(Work to complete) Print the entries word for word, from the first line through the line that contains "common name: Palm warbler", and include that line.

--- begin Records shown ---

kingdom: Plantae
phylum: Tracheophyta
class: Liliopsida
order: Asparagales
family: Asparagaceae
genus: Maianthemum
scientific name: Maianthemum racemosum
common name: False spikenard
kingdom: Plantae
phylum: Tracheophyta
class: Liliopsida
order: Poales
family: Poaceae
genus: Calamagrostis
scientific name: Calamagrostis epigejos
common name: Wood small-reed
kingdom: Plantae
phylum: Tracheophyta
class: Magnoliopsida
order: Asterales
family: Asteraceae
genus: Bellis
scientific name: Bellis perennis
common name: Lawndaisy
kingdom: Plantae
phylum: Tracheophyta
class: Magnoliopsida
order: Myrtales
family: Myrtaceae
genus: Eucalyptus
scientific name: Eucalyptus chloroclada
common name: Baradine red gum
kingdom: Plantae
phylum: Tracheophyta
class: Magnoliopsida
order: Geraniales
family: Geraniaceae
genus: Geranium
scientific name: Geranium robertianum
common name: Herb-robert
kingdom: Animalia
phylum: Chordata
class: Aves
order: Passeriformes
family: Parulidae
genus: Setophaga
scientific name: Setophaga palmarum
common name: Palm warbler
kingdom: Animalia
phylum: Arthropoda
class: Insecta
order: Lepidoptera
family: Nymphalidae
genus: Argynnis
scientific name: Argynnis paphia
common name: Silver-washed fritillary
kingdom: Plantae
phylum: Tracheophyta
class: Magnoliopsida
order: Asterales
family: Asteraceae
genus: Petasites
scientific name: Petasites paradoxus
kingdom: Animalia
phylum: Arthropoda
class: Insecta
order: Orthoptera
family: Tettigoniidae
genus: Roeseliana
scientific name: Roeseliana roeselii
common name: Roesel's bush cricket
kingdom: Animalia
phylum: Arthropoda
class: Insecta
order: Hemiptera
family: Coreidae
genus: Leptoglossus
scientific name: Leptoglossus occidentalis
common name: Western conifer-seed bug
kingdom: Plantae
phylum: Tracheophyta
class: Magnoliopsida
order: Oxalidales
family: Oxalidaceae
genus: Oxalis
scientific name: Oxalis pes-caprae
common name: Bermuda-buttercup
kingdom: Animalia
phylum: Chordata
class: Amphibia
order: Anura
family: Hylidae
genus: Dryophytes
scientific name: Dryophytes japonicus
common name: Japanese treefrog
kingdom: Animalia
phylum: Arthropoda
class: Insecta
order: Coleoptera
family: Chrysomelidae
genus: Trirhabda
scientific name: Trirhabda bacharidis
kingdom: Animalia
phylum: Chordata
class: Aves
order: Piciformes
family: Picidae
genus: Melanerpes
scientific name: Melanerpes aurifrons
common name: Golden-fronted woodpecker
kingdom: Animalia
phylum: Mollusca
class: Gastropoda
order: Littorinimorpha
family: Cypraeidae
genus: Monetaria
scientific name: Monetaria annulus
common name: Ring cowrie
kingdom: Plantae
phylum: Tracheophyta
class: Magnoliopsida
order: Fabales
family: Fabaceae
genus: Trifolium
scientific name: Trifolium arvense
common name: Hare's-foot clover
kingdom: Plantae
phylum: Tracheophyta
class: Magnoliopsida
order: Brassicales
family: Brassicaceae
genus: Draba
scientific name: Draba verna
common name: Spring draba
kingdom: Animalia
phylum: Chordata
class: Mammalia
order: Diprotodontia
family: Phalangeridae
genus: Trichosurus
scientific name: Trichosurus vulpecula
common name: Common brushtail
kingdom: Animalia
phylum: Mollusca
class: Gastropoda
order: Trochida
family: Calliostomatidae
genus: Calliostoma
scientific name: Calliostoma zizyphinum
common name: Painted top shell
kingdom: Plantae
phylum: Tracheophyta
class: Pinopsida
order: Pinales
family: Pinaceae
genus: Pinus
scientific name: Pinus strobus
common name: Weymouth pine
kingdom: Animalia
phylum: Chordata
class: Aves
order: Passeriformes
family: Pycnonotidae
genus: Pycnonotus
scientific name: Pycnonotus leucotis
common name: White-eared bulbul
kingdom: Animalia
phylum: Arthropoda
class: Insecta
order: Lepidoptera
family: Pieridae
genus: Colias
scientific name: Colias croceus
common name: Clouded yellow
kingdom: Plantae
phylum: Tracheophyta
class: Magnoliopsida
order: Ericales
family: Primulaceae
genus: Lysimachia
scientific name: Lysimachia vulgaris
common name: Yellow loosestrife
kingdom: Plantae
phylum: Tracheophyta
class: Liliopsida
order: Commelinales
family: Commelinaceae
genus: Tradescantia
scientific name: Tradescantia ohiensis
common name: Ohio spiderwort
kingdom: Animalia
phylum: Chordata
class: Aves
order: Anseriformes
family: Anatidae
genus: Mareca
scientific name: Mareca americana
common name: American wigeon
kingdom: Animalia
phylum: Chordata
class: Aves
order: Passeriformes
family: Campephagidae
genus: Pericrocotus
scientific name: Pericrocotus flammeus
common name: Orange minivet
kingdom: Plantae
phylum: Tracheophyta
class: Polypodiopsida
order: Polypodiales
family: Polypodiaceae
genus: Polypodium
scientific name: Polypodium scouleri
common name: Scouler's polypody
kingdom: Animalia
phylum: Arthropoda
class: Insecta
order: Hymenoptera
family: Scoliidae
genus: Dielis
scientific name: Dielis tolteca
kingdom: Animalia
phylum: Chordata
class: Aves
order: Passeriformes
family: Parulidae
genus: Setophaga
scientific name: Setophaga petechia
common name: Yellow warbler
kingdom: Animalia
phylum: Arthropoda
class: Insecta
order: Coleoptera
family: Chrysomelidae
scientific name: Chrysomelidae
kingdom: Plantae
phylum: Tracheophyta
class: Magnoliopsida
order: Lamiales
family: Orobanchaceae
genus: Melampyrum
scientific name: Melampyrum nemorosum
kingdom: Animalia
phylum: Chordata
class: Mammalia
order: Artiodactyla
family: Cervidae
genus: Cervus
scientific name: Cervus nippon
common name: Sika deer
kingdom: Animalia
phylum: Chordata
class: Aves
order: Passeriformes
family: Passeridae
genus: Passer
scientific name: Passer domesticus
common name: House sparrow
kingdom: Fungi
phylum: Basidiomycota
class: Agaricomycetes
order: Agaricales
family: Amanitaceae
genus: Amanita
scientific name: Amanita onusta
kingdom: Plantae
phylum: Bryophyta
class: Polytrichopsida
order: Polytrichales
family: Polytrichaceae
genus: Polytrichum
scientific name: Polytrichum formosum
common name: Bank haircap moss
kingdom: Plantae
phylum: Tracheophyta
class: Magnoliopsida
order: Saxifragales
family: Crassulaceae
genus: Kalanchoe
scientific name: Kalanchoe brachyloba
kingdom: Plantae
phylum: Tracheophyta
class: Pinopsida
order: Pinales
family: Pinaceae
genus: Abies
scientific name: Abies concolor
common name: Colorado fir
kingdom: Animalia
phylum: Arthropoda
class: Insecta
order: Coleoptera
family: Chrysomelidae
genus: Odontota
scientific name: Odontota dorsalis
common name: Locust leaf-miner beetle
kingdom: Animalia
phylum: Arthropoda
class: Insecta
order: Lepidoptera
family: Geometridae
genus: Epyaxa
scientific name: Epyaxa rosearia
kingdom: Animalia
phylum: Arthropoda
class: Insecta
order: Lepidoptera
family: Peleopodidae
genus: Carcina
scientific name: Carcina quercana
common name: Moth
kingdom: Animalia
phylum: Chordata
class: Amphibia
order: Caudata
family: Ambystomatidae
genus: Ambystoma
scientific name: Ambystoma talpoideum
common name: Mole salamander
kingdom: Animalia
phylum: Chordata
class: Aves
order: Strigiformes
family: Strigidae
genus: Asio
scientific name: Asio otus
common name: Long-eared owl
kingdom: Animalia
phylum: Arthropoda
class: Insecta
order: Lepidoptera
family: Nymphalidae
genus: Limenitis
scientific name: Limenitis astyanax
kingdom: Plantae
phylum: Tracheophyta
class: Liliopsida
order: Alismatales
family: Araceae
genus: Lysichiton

--- end Records shown ---

(Expected output)
kingdom: Plantae
phylum: Tracheophyta
class: Liliopsida
order: Asparagales
family: Asparagaceae
genus: Maianthemum
scientific name: Maianthemum racemosum
common name: False spikenard
kingdom: Plantae
phylum: Tracheophyta
class: Liliopsida
order: Poales
family: Poaceae
genus: Calamagrostis
scientific name: Calamagrostis epigejos
common name: Wood small-reed
kingdom: Plantae
phylum: Tracheophyta
class: Magnoliopsida
order: Asterales
family: Asteraceae
genus: Bellis
scientific name: Bellis perennis
common name: Lawndaisy
kingdom: Plantae
phylum: Tracheophyta
class: Magnoliopsida
order: Myrtales
family: Myrtaceae
genus: Eucalyptus
scientific name: Eucalyptus chloroclada
common name: Baradine red gum
kingdom: Plantae
phylum: Tracheophyta
class: Magnoliopsida
order: Geraniales
family: Geraniaceae
genus: Geranium
scientific name: Geranium robertianum
common name: Herb-robert
kingdom: Animalia
phylum: Chordata
class: Aves
order: Passeriformes
family: Parulidae
genus: Setophaga
scientific name: Setophaga palmarum
common name: Palm warbler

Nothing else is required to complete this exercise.